Aller au contenu principal

Cinquante #38

Cinquante #38

Au plus profond dans les premiers lambeaux de ce qui fait mémoire, la digue d'abord d'herbe rase et puis on est dessus un béton granuleux aux rebords arrondis, au bas sont des roseaux se frottant lentement les uns contre les autres et sans arrêt froissant le silence du vert, des canards noirs sur l'eau flottent mollement comme s'ils étaient juste de plastique posés et puis au fond planté entre les arbres rideaux de part et d'autre d'une trouée mais loin un soleil blanc est en train de bleuir, on m'a porté ici parce que je suis tombé là-bas du mur à peine plus haut que moi, le bruit qu'a donné mon crâne sur le pavé je l'ai et pour toujours dans les oreilles et dans ma tête qui résonne là en boucle, un claquement sec très bref, après je vomirais et pour me faire sourire et puis se rassurer c'est à l'étang qu'on roulerait mais les bêtes sur le miroir jetées ne m'arracheraient pas un rictus, l'étape suivante serait le médecin chauve moustache rieuse puis l'hôpital et dans le service radiologie, on verrait la fracture du crâne, plusieurs semaines couché je resterais, je sais très bien encore qu'au retour maison je ne savais même plus marcher, mes jambes ne portaient plus le tout petit bonhomme qui grandissant après irait quand même plus tard souvent traîner tout auprès de l'étang, vous dire que juste pour le trouver, il faut entrer dans la forêt et puis ne pas rater les virages en chicane quand arrive la descente, avant il y a le déversoir qui porte depuis toujours le mystère des eaux dont on ne sait jamais ce qu'il y a dessous, je peux rester des heures maintenant à regarder l'écume.

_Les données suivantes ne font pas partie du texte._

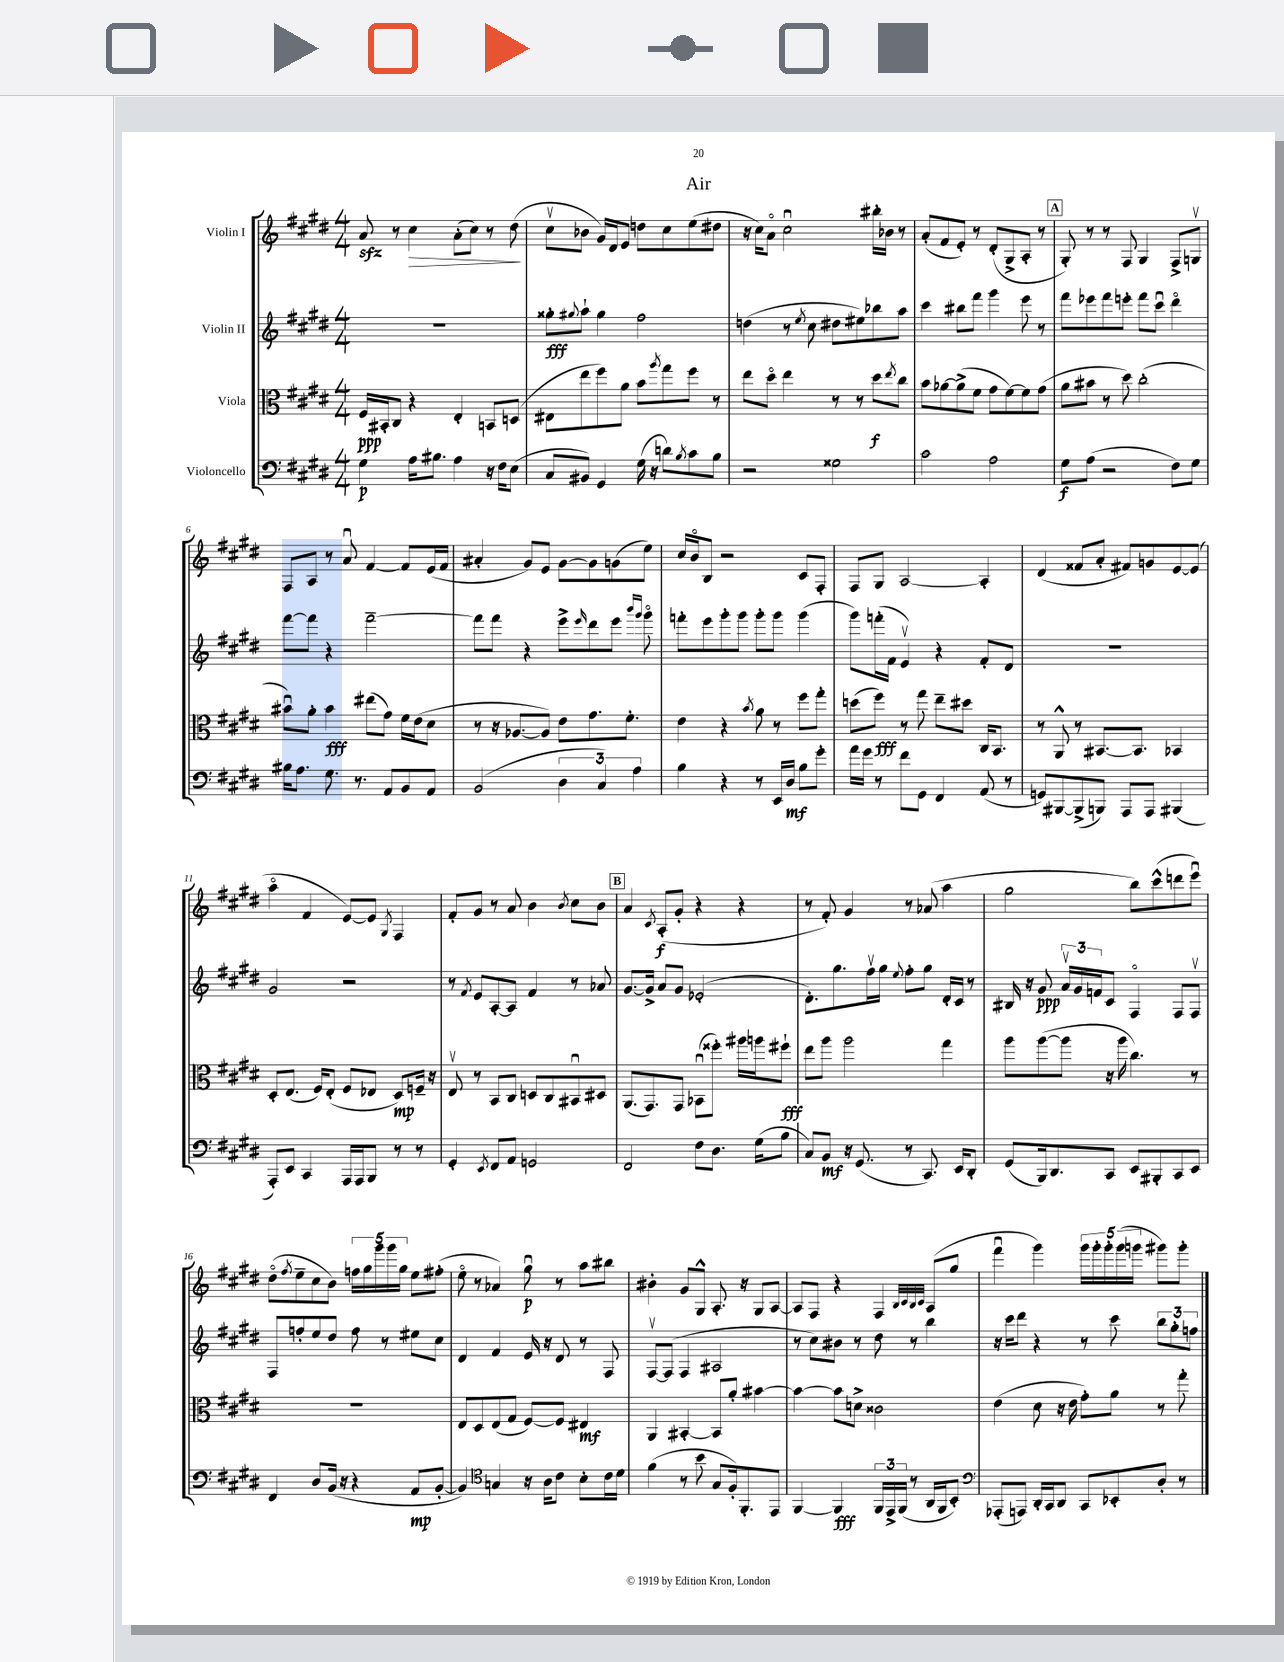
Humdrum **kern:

**kern	**kern	**kern	**kern
*staff4	*staff3	*staff2	*staff1
*clefF4	*clefC3	*clefG2	*clefG2
*k[f#c#g#d#]	*k[f#c#g#d#]	*k[f#c#g#d#]	*k[f#c#g#d#]
*M4/4	*M4/4	*M4/4	*M4/4
4G#\	16F#/LL	1r	8a/
.	16BB#'/J	.	.
.	8C#/J	.	8r
16A\LK	4r	.	4cc#\
8.B#\J	.	.	.
4A\	4E'/	.	(8a'\L
.	.	.	8cc#\J)
16r	8BB/L	.	8r
16F#\LK	.	.	.
(8E\J	(8D/J	.	(8dd#\
=	=	=	=
8C#/L	8E#\L	8gg##'\L	8cc#v\L
.	.	8qqgg#/	.
8BB#/J)	8ee\	8aa`\J	8b-\J
4GG#/	8ff#\)	4gg#\	16g#/LL)
.	.	.	16d#/J
.	8a\J	.	8e/J
(16G#\	8b\L	2ff#\	8dd\L
16r	.	.	.
.	8qaa/	.	.
8d\L)	8gg#\	.	8cc#\
8qB/	.	.	.
8c#\	8ff#\J	.	(8ee\
8B\J	8r	.	8dd#\J
=	=	=	=
2r	8ee\L	(4dd\	16r
.	.	.	16cc#\LK)
.	8dd#o\J	.	8ao\J
.	4ee\	8r	2cc#u\
.	.	8qee/	.
.	.	8cc#\	.
2G##\	8r	8dd#\L	.
.	8r	8ee#\)	.
.	8dd#\L	8bb-\	16bb#'\LL
.	.	.	16b-\JJ
.	8qee/	.	.
.	8cc#\J	8aa\J	8r
=	=	=	=
2c#\	8b\L	4ccc#\	(8a'/L
.	[8a-\	.	8f#/
.	(8a-^\]	8bb#\L	8e'/J)
.	8f#\J	8fff#\J	8r
2A\	8g#\L	4ggg#\	(8d#'/L
.	[8f#\)	.	8G#^/
.	8f#\]	8eee\	8A'/J
.	(8g#\J	8r	8r
=	=	=	=
8G#\L	8a\L	8fff#\L	8G#'/)
(8A\J	8b#\J	8eee-\	8r
2r	8r	8fff#\	8r
.	8dd#\)	8eee'\J	8F#/
.	(2cc#'\	8fff#\L	4G#/
.	.	8ccc#u\J	.
8F#\L)	.	4ddd#o\	8F#^/L
8G#\J	.	.	8Gv/J
=	=	=	=
16B#\LK	8b#u\L)	[8fff#\L	8F#/L
8.A\J	.	.	.
.	8a'\J	8fff#\]J	8A/J
8.G#\	4b#\	4r	8r
.	.	.	8au/
8.r	.	.	.
.	(8ee#\L	[2fff#~\	[4f#/
8AA/L	8g#\J)	.	.
8BB/	16f#\LL	.	8f#/]L
.	(16e\J	.	.
8AA/J	8d#\J	.	(16e/L
.	.	.	16f#/JJ
=	=	=	=
(2BB/	8r	8fff#\]L	4a#'/
.	16r	8fff#\J	.
.	[8.A-/L	.	.
.	.	4r	8g#/L)
.	8A-/]J)	.	8e/J
6D#\	8e\L	8eee^\L	[8g#\L
.	.	16qqeee/	.
.	8.g#\	8ddd#\	8g#\]
6C#/)	.	.	.
.	.	8eee\J	(8g\
.	8.f#'\J	.	.
6A\	.	.	.
.	.	16qqbbb/LL	.
.	.	16qqggg#/JJ	.
.	.	8ggg#o\	8ee\J)
=	=	=	=
4B\	4e\	8fff'\L	16cc#/LL
.	.	.	16bo/J
.	.	8eee\	8B/J
4r	4r	8ggg#'\	2r
.	.	8ggg#\J	.
.	8qb/	.	.
8r	8a\	8ggg#'\L	.
16EE/LL	8r	8ggg#\J	.
16D#/JJ	.	.	.
8B\L	8ff#\L	(4ggg#\	8c#/L
8g#'\J	8gg#'\J	.	8F#'/J
=	=	=	=
16a\LL	(8dd\L	8ggg#\L)	8F#/L
16g#\JJ	.	.	.
8r	8ff#\J)	(16fff'\L	8G#/J
.	.	16f#\JJ	.
8f#\L	8r	4ev/)	[2A/
8GG#\J	8gg#\	.	.
4FF#/	8ee~\L	4r	.
.	8dd#\J	.	.
(8AA/	16C#/LK	8f#'/L	4A'/]
.	8.BB/J	.	.
8r	.	8d#/J	.
=	=	=	=
8GG/L)	8r	1r	(4d#/
[8BBB#/	8AA^^/	.	.
(8BBB#^/]	8r	.	8f##/L
8BBB/J)	[8.BB#/L	.	8a'/J
8AAA/L	.	.	8f#/L)
.	8.BB#/]J	.	.
8AAA/J	.	.	8g/
(4BBB#/	4BB-/	.	[8e/
.	.	.	(8e/]J
=	=	=	=
8AAA'/L)	8D#'/L	2g#/	4aao\
8EE/J	(8.E/J	.	.
4CC#/	.	.	4f#/
.	16F#/LK)	.	.
.	(8E'/J	.	.
16AAA/LL	8F#/L	2r	[8e/L)
16AAA/J	.	.	.
8BBB/J	8E-/J	.	8e/]J
.	.	.	8qG#/
8r	8D#/L)	.	4F#/
8r	16F~/Jk	.	.
.	16r	.	.
=	=	=	=
4GG#'/	8Ev/	8r	8f#'/L
.	.	8qf#/	.
.	8r	8e/L	8g#/J
8qEE/	.	.	.
8FF#/L	8BB/L	[8A'/	8r
8AA/J	8C#/J	8A/]J	8a/
2GG/	8D/L	4f#/	4b\
.	8C#/	.	.
.	.	.	8qb/
.	8BB#u/	8r	8cc#\L
.	8D#/J	8a-/	8b\J
=	=	=	=
2FF#/	(8.AA/L	[8.g#/L	4a/
.	8.GG#/)	16g#^/]Jk	.
.	.	.	8qc#/
.	.	8a/L	(8A'/L
.	8GG#/J	8g#/J	8g#'/J
8F#\L	(8BB-u\L	(2e-'/	4r
8.D#\J	8ff##'\J)	.	.
.	16aa#\LL	.	4r
(16G#\LK	16aa\J	.	.
8B\J	8ff#`\J	.	.
=	=	=	=
8C#/L)	8ee\L	8.d#'\L)	8r
8BB/J	8aa\J	.	8f#'/)
.	.	8.gg#\	.
16r	2aa\	.	4g#/
(8.GG#/	.	.	.
.	.	16ff#v\L	.
.	.	16gg#\JJ	.
.	.	8qqee/	.
8r	.	8ff#'\L	8r
8.CC#/)	.	8gg#\J	(8a-/
.	4gg#\	16d#'/LL	4aa\
16EE/LK	.	16c#/JJ	.
8DD#'/J	.	8r	.
=	=	=	=
(8GG#/L	8aa\L	16B#/	2gg#\
.	.	16r	.
16BBB/k)	([8aa\	8g#/	.
8.DD#/	.	.	.
.	8aa\]J	24av/LL	.
.	.	24g#/	.
.	.	24f/J	.
8CC#/J	16r	8c#/J	.
.	16aa\	.	.
8EE/L	4.cc#\)	4F#o/	8bb\L)
8BBB#'/	.	.	(8ccc#^^\
8CC#/	.	8F#/L	8ddd\
8EE/J	8r	8F#v/J	8eeeu\J)
=	=	=	=
4FF#/	1r	8F#/L	(8dd#o\L
.	.	.	8qff#/
.	.	8ff'/	8ee~\
8D#/L	.	8ee/	8cc#\
(16BB/Jk	.	8dd#/J	8b\J)
16r	.	.	.
4r	.	8ff\	20ff\LL
.	.	.	20gg#\
.	.	.	20ggg#\
.	.	8r	.
.	.	.	20ggg#\
.	.	.	20gg#\JJ
8AA/L	.	8ee#\L	8ee\L
[8BB'/J	.	8cc#\J	(8ff#'\J
=	=	=	=
4BB/])	8E/L	4d#/	8eeo\
.	8D#/	.	8r
*clefC4	*	*	*
4G/	(8E/	4f#/	4a-/)
.	8G#/J	.	.
16r	[8F#/L)	16e/	8gg#u\
16A\LK	.	16r	.
8c#\J	8F#/]J	8d#/	8r
8B'\L	4E#/	8r	8aa\L
16c#\L	.	8F#/	8bb#\J
16d#\JJ	.	.	.
=	=	=	=
(4f#\	4AA/	[8F#v/L	4b#'\
.	.	(8F#/]J	.
8r	[4BB#'/	4F#/	8g#/L
8b\	.	.	8G#^^/J
8G#/L	8BB#/]L	2A#/	8.A'/
16F#'/k)	8a'/J	.	.
8.FF#'/	.	.	16r
.	[4b#\	.	8G#/L
8EE/J	.	.	[8A/J
=	=	=	=
[4FF#/	4b#\_	8r	8A/]L
.	.	8cc#\L)	8F#/J
4FF#/]	8b#\]L	8b#\J	4r
.	8d^\J	8r	.
24FF#/LL	2c##\	8dd#\	4F#/
24EE^/	.	.	.
(24FF#/JJ	.	.	.
8r	.	8r	.
.	.	.	32qqB/LLL
.	.	.	32qqc#/
.	.	.	32qqB/
.	.	.	32qqc#/JJJ
16AA/LL	.	4bb\	(8A/L
16FF#/J	.	.	.
8BB'/J)	.	.	8gg#/J
=	=	=	=
*clefF4	*	*	*
(8AAA-'/L	(4e\	16r	4fff#u\
.	.	16ccc#\LK	.
8AAA/J)	.	8ddd#\J	.
16DD#'/LL	8d#\	4r	4ggg#\)
16CC#/J	.	.	.
8DD#/J	16r	.	.
.	16e\	.	.
8CC#/L	8g#'\L)	8r	20ggg#\LL
.	.	.	20ggg#'\
.	.	.	20ggg#'\
8EE-'/	8a\J	8ccc#\	.
.	.	.	(20ggg#\
.	.	.	20ggg\JJ
8D#'/J	8r	12bb\L	8ggg#\L)
.	.	12gg#'\	.
8r	8gg#'\	.	8ggg#'\J
.	.	12ff\J	.
==	==	==	==
*-	*-	*-	*-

Cela ne change pas et même l'eau sans cesse recommencée est toujours blanche et puis de cet argent qu'elle fait quand elle s'effondre quelques mètres plus bas, la mousse demeure noire aux grilles collée avec on ne sait quoi, des bras elle n'aura pas, parfois l'étang est vide et c'est seulement un champ vert et fouillis, je préfère de loin le voir empli, il pourrait l'être de nos souvenirs, ceux que l'on sait, ceux qu'on ne revoit pas parce qu'ils glissent dans le fond, poissons lisses et fuyants, voilà une métaphore qui ne vaut vraiment rien, laissons couler le temps et l'eau.